*How to complete this task:* Return the material below word for word, starting with the line that contains "Combined, do Helia" and going on through the line that contains "How many lines are shown in the chart?", both included. Leave the pictures out of your answer.

*Excerpted data:*
------------------------------------------------------------

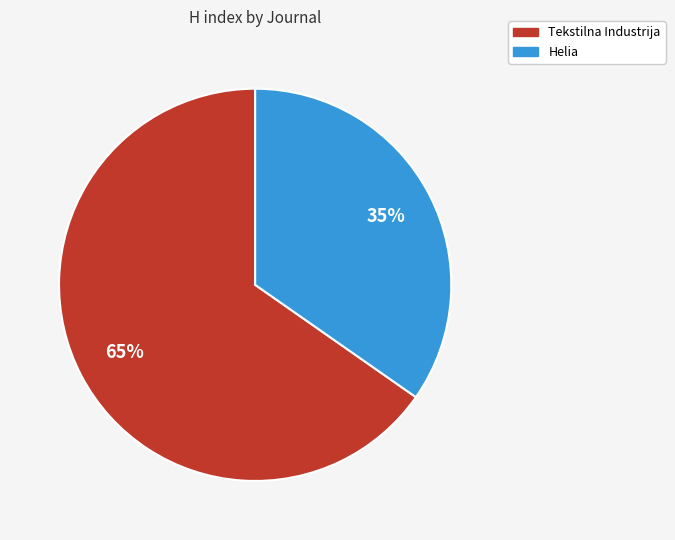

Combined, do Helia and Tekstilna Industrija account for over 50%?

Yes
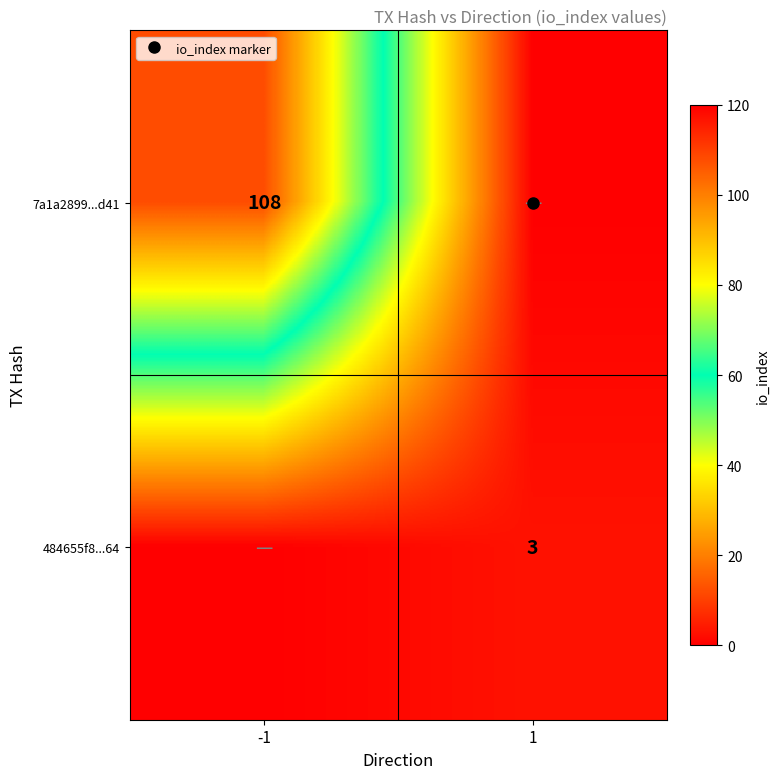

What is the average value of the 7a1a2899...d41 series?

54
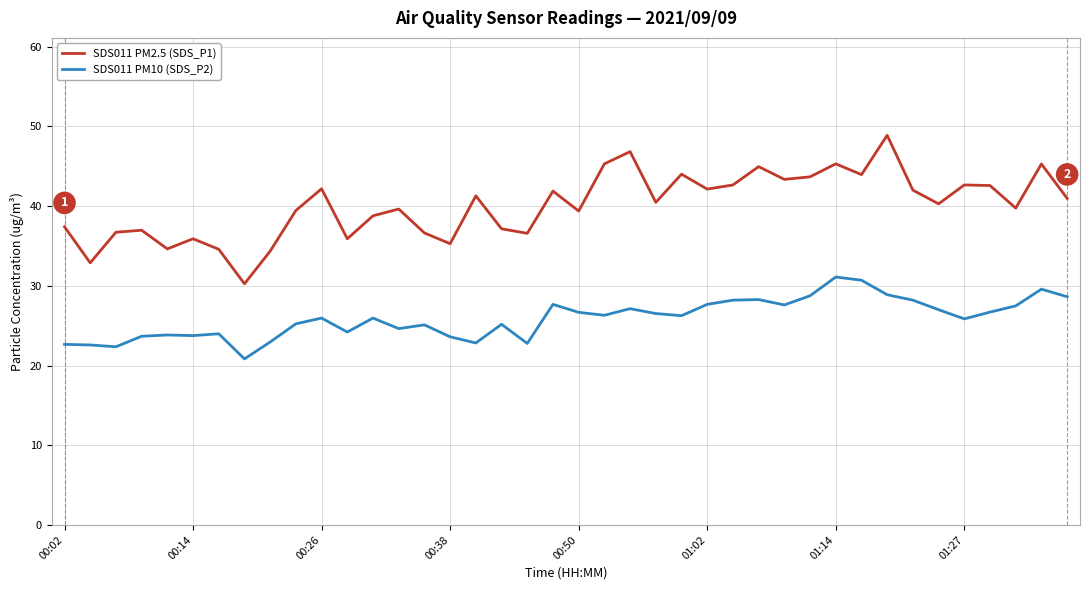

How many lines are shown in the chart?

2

------------------------------------------------------------

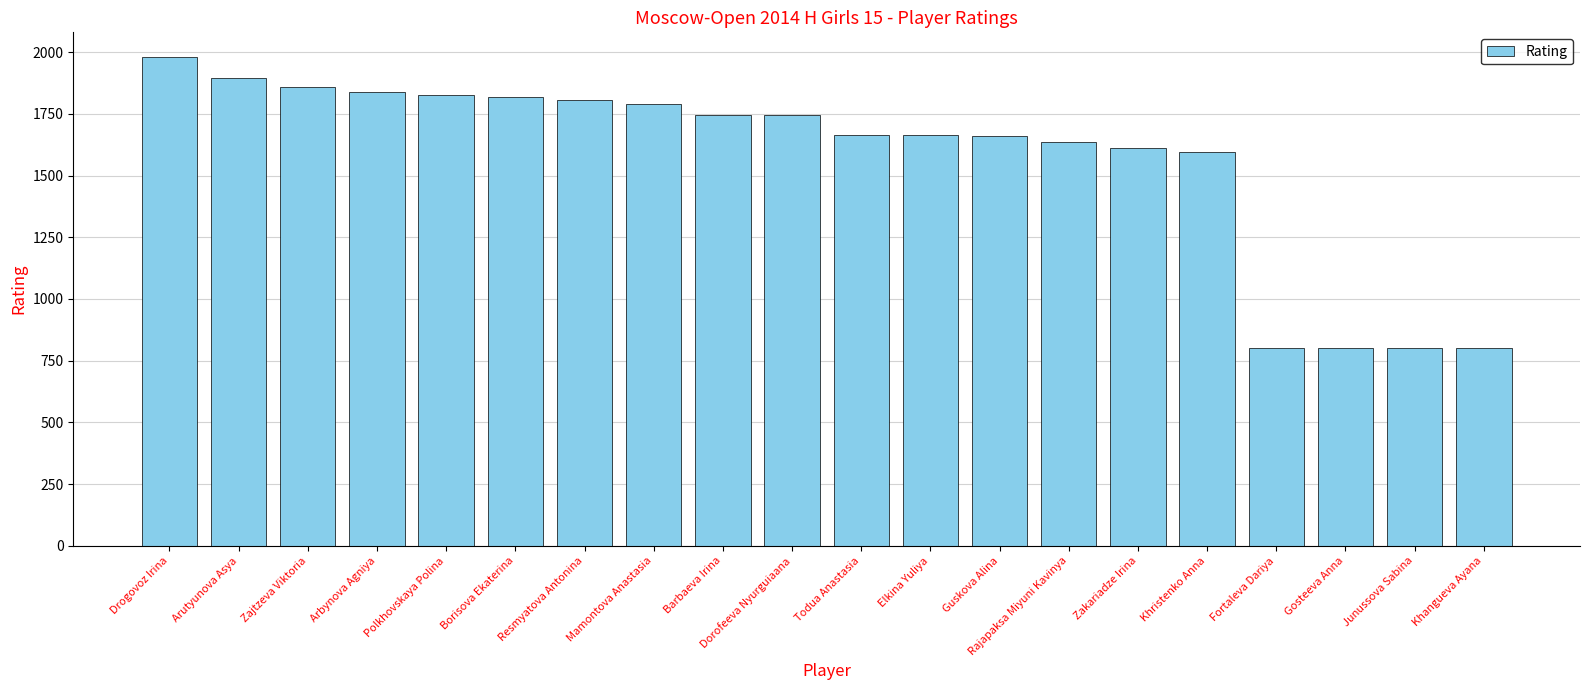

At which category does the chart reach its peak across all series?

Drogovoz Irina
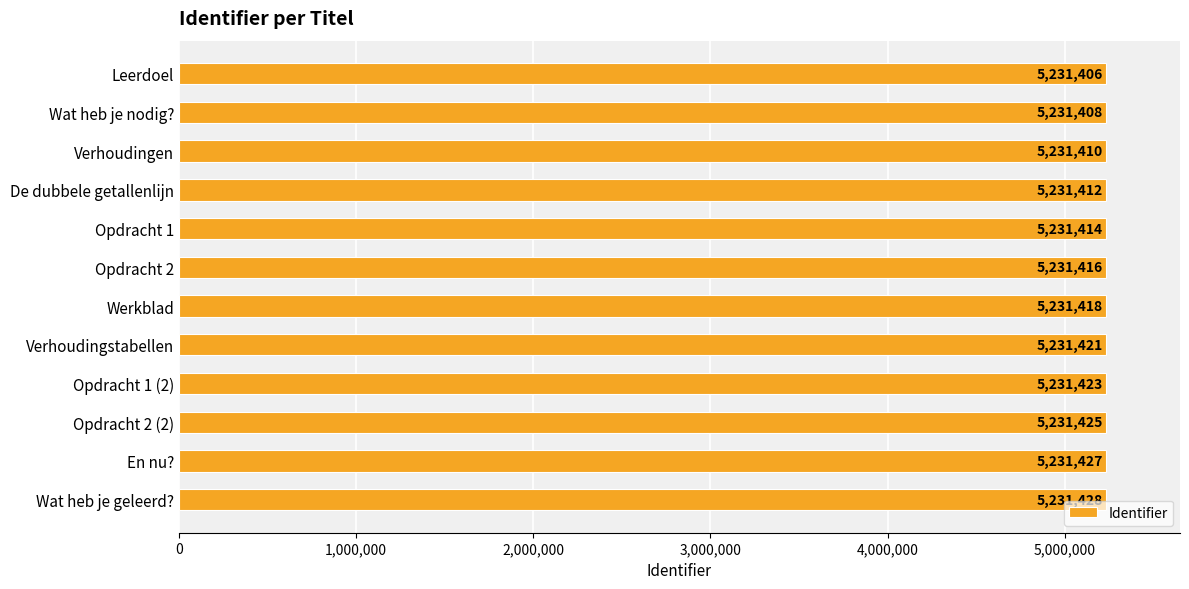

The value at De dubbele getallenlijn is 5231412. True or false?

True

------------------------------------------------------------

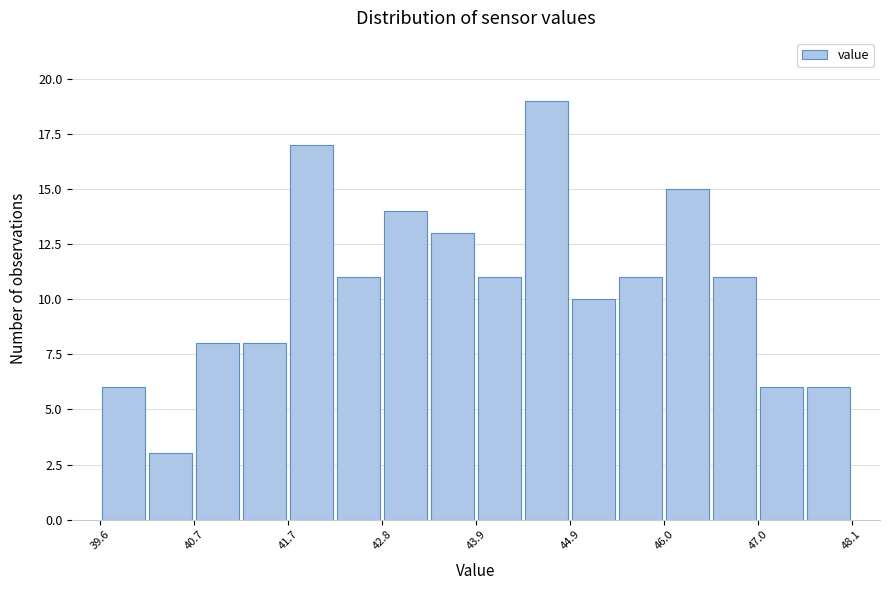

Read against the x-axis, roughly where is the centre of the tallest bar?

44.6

------------------------------------------------------------

*Solution for this task:*
Combined, do Helia and Tekstilna Industrija account for over 50%?

Yes

What is the average value of the 7a1a2899...d41 series?

54

How many lines are shown in the chart?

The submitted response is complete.